**Exercise**
Reproduce word for word the lines below, beginning with the line that contains "common name: Suckling clover" and continuing through the final line.

**Entries shown**
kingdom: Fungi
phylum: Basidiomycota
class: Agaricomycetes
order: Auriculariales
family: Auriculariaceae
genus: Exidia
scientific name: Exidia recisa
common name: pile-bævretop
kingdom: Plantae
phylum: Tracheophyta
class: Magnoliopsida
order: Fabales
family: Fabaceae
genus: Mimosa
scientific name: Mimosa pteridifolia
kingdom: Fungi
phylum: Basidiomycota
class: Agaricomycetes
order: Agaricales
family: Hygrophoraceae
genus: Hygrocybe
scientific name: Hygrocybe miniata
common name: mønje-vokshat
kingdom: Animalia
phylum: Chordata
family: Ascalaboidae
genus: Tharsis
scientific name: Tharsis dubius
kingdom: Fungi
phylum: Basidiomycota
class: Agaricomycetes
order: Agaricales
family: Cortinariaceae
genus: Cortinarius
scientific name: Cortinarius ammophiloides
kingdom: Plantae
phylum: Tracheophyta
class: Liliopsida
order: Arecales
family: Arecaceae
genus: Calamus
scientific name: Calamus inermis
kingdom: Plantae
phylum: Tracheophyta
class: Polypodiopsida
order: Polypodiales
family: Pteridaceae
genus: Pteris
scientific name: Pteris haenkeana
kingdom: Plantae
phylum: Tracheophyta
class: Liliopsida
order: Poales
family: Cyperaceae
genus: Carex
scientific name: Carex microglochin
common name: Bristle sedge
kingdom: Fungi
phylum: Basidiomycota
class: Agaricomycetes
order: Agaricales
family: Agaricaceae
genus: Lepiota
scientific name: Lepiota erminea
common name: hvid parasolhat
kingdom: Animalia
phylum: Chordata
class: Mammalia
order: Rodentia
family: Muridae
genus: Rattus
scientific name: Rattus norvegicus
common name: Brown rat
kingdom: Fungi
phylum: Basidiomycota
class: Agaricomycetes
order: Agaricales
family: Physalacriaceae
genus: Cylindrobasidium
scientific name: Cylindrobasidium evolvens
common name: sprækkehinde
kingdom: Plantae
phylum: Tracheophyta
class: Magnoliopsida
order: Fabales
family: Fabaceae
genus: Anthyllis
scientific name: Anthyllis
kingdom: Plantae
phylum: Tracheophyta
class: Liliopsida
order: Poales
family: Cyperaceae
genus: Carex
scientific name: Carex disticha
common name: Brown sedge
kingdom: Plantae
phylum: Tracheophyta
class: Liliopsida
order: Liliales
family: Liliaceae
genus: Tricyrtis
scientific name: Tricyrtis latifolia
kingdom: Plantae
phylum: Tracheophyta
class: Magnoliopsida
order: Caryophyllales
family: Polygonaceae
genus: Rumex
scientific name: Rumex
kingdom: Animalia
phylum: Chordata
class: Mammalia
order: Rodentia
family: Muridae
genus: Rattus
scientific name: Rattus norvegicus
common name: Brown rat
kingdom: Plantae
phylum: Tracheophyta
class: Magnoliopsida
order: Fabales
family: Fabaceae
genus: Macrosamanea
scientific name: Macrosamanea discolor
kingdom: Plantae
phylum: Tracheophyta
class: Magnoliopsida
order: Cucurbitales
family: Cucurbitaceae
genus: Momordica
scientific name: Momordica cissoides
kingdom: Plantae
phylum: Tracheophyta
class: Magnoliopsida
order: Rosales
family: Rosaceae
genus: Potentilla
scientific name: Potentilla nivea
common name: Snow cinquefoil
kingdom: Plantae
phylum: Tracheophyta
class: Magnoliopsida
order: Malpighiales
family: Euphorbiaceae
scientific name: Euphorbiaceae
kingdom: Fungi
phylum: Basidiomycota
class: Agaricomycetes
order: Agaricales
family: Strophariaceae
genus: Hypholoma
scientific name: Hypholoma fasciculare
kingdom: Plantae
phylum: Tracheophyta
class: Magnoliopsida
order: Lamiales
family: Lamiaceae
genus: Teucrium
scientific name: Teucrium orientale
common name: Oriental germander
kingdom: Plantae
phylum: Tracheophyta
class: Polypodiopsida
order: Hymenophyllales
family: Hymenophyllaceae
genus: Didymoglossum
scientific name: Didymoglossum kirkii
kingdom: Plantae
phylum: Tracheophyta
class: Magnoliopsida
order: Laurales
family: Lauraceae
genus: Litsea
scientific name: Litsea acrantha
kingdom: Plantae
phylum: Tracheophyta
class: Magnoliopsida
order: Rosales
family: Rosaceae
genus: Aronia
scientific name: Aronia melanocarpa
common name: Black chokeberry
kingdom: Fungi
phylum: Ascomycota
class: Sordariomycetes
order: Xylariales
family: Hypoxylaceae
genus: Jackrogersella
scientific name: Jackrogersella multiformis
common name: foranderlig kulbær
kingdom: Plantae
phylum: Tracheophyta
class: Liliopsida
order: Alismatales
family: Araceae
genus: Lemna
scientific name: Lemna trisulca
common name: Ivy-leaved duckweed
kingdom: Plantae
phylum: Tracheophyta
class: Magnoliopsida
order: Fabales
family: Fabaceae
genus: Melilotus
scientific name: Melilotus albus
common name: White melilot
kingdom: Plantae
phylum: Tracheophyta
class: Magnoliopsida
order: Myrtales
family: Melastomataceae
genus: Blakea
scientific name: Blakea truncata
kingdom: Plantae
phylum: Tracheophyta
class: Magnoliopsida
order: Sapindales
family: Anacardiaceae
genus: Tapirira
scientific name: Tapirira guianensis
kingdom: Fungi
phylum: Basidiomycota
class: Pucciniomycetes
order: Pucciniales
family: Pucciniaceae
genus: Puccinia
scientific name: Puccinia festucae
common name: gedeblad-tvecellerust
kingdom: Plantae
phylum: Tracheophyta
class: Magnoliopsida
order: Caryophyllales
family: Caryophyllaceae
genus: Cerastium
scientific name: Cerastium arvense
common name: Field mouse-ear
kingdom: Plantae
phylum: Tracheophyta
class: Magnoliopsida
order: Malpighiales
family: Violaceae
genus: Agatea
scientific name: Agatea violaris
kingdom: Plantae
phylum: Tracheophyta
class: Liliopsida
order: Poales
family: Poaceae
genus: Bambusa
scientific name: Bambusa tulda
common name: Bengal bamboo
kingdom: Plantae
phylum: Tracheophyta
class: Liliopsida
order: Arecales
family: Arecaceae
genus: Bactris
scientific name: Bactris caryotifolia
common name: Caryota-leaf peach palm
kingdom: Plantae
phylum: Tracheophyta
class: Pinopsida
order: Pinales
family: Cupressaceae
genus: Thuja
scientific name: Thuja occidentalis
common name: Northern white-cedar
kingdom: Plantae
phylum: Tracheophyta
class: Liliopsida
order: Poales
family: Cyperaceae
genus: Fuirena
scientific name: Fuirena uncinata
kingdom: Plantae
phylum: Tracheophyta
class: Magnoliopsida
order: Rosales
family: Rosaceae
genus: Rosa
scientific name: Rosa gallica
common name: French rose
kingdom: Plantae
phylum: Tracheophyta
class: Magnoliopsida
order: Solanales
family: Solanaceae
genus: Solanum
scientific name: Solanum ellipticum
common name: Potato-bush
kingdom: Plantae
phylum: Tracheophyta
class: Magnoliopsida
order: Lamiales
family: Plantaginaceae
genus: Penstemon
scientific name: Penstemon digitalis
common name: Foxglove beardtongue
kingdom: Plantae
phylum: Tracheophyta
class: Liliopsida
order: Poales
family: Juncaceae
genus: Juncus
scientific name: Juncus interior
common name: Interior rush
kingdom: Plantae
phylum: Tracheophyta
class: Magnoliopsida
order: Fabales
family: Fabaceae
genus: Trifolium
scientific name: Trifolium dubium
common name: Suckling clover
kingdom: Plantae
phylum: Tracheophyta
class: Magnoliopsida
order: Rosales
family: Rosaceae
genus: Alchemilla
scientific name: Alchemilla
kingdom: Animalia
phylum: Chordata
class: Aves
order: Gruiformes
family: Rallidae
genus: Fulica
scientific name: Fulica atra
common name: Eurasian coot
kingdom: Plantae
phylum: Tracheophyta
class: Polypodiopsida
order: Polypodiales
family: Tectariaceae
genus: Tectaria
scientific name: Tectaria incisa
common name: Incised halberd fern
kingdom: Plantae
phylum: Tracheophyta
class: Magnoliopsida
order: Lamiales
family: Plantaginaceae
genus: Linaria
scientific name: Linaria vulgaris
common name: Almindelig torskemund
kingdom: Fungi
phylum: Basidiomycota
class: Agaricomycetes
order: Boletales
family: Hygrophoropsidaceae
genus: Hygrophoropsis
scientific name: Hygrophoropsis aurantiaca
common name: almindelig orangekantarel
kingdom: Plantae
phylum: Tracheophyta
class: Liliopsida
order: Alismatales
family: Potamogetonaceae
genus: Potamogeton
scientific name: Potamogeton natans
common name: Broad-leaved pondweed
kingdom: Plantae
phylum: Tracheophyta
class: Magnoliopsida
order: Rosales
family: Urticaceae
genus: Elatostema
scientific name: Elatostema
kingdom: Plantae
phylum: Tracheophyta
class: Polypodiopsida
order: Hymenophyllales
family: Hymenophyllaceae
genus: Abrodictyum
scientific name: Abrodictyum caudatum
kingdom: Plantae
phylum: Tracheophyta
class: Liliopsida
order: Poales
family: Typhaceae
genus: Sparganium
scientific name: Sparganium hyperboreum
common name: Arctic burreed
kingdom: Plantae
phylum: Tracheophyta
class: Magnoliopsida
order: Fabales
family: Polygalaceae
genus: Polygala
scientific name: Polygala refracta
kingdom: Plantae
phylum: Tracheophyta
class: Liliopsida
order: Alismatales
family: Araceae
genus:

**Response below**
common name: Suckling clover
kingdom: Plantae
phylum: Tracheophyta
class: Magnoliopsida
order: Rosales
family: Rosaceae
genus: Alchemilla
scientific name: Alchemilla
kingdom: Animalia
phylum: Chordata
class: Aves
order: Gruiformes
family: Rallidae
genus: Fulica
scientific name: Fulica atra
common name: Eurasian coot
kingdom: Plantae
phylum: Tracheophyta
class: Polypodiopsida
order: Polypodiales
family: Tectariaceae
genus: Tectaria
scientific name: Tectaria incisa
common name: Incised halberd fern
kingdom: Plantae
phylum: Tracheophyta
class: Magnoliopsida
order: Lamiales
family: Plantaginaceae
genus: Linaria
scientific name: Linaria vulgaris
common name: Almindelig torskemund
kingdom: Fungi
phylum: Basidiomycota
class: Agaricomycetes
order: Boletales
family: Hygrophoropsidaceae
genus: Hygrophoropsis
scientific name: Hygrophoropsis aurantiaca
common name: almindelig orangekantarel
kingdom: Plantae
phylum: Tracheophyta
class: Liliopsida
order: Alismatales
family: Potamogetonaceae
genus: Potamogeton
scientific name: Potamogeton natans
common name: Broad-leaved pondweed
kingdom: Plantae
phylum: Tracheophyta
class: Magnoliopsida
order: Rosales
family: Urticaceae
genus: Elatostema
scientific name: Elatostema
kingdom: Plantae
phylum: Tracheophyta
class: Polypodiopsida
order: Hymenophyllales
family: Hymenophyllaceae
genus: Abrodictyum
scientific name: Abrodictyum caudatum
kingdom: Plantae
phylum: Tracheophyta
class: Liliopsida
order: Poales
family: Typhaceae
genus: Sparganium
scientific name: Sparganium hyperboreum
common name: Arctic burreed
kingdom: Plantae
phylum: Tracheophyta
class: Magnoliopsida
order: Fabales
family: Polygalaceae
genus: Polygala
scientific name: Polygala refracta
kingdom: Plantae
phylum: Tracheophyta
class: Liliopsida
order: Alismatales
family: Araceae
genus:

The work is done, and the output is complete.